As North Korea edges closer to becoming a true nuclear power, it falls upon China to join the rest of the world in taking a definitive stand.
China, with much to lose if war starts in that part of the world, must act assertively to prevent its neighbor from becoming a nuclear threat.
North Korea is an unstable country, seemingly immune to sanctions. Under new leader Kim Jong-un, it is also a country that does not seem to care whether a percentage of its population starves as it pursues its nuclear ambitions.
The reaction to North Korea’s third nuclear test was immediate.
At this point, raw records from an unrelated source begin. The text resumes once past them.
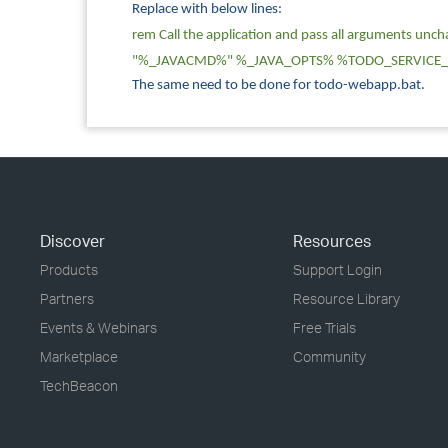
Replace with below lines:
rem Call the application and pass all arguments unc
"%_JAVACMD%" %_JAVA_OPTS% %TODO_SERVICE_
The same need to be done for todo-webapp.bat.
Discover
Resources
Products
Support Login
Partners
Resource Library
Events & Webinars
Free Trials
Marketplace
Community
TechBeacon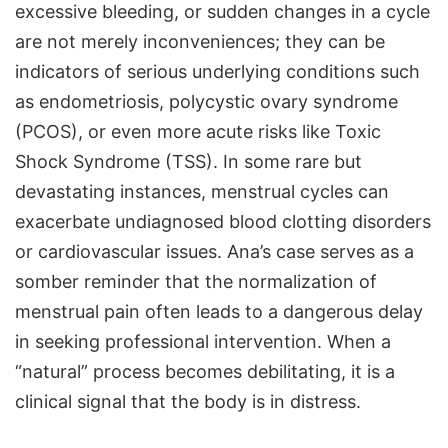
excessive bleeding, or sudden changes in a cycle
are not merely inconveniences; they can be
indicators of serious underlying conditions such
as endometriosis, polycystic ovary syndrome
(PCOS), or even more acute risks like Toxic
Shock Syndrome (TSS). In some rare but
devastating instances, menstrual cycles can
exacerbate undiagnosed blood clotting disorders
or cardiovascular issues. Ana’s case serves as a
somber reminder that the normalization of
menstrual pain often leads to a dangerous delay
in seeking professional intervention. When a
“natural” process becomes debilitating, it is a
clinical signal that the body is in distress.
President Obama called it a “highly provocative act” demanding “swift and credible action by the international community.” There was condemnation by Russia, Britain, South Korea and the United Nations.
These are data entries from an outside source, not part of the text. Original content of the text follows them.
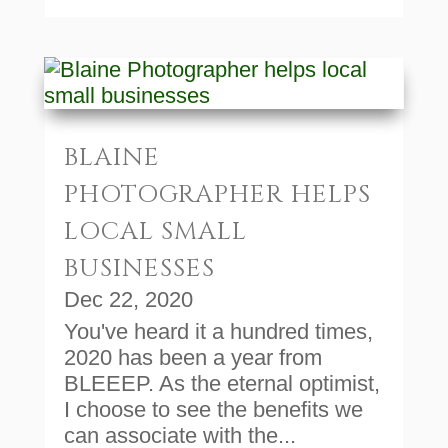
BLAINE
PHOTOGRAPHER HELPS
LOCAL SMALL
BUSINESSES
Dec 22, 2020
You've heard it a hundred times,
2020 has been a year from
BLEEEP. As the eternal optimist,
I choose to see the benefits we
can associate with the...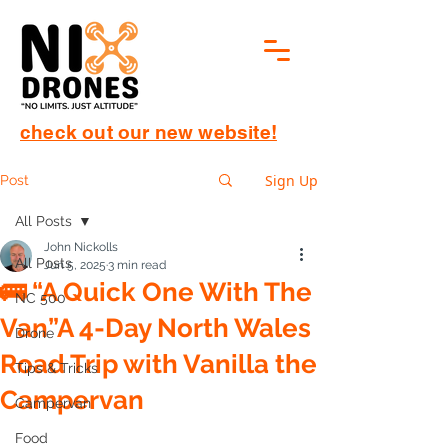
check out our new website!
Sign Up
Post
All Posts
John Nickolls
All Posts
Jun 5, 2025
3 min read
🚌 “A Quick One With The
NC 500
Van”A 4-Day North Wales
Drone
Road Trip with Vanilla the
Tips & Tricks
Campervan
Campervan
Food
North Korea ignored previous warnings about its nuclear and ballistic missile programs and will ignore the latest response unless China participates fully in economic sanctions.
China is North Korea’s closest ally and has been reluctant to impose tough sanctions on its neighbor. As the Council on Foreign Relations recently noted, among its neighbors China has shown the greatest policy variability in response to the nuclear tests.
China’s statements have included harsh criticism following a 2006 test and support later for a stronger-than-expected U.N. Security Council resolution condemning the tests. Then China turned around and launched a comprehensive engagement policy toward North Korea that included protection of the North from international condemnation.
Last month, China decided to support a U.N. Security Council resolution criticizing North Korea’s December satellite launch.
Several hours after this latest nuclear test, China exhibited its indecisiveness once again by expressing “staunch opposition” to the test but calling for “all parties concerned to respond calmly.”
Obama is expected to use his State of the Union address to call for drastically reducing nuclear arms around the world. In addition to that public track, Obama also needs to demonstrate to the Chinese that it is in their best interest not to have an unstable, nuclear-armed nation on their border.